**** Dataset ****
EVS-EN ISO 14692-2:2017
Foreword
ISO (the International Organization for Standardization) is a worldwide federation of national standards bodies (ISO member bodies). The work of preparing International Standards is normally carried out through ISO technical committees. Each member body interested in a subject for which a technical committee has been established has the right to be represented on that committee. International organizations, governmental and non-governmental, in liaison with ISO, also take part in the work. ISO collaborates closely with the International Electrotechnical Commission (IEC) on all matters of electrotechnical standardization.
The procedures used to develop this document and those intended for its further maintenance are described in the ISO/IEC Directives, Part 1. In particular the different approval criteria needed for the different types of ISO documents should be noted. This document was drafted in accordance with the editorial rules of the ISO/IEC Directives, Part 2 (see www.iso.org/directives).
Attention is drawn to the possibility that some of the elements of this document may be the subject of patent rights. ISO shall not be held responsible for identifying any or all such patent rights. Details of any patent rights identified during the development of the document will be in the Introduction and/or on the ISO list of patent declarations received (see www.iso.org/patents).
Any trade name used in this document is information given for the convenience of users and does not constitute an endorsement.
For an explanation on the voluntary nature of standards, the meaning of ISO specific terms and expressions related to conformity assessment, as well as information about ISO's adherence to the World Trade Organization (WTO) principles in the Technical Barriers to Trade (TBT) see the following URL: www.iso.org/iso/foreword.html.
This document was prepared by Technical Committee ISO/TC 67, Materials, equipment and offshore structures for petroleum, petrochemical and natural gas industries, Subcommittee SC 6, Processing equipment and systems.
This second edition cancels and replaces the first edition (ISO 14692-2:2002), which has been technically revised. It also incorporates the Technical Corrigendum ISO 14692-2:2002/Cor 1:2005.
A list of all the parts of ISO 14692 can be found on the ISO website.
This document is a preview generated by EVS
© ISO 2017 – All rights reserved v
****
Your task is to reproduce exactly the lines that begin with the one containing "This second edition" and continue to the end of the data, both ends included.

This second edition cancels and replaces the first edition (ISO 14692-2:2002), which has been technically revised. It also incorporates the Technical Corrigendum ISO 14692-2:2002/Cor 1:2005.
A list of all the parts of ISO 14692 can be found on the ISO website.
This document is a preview generated by EVS
© ISO 2017 – All rights reserved v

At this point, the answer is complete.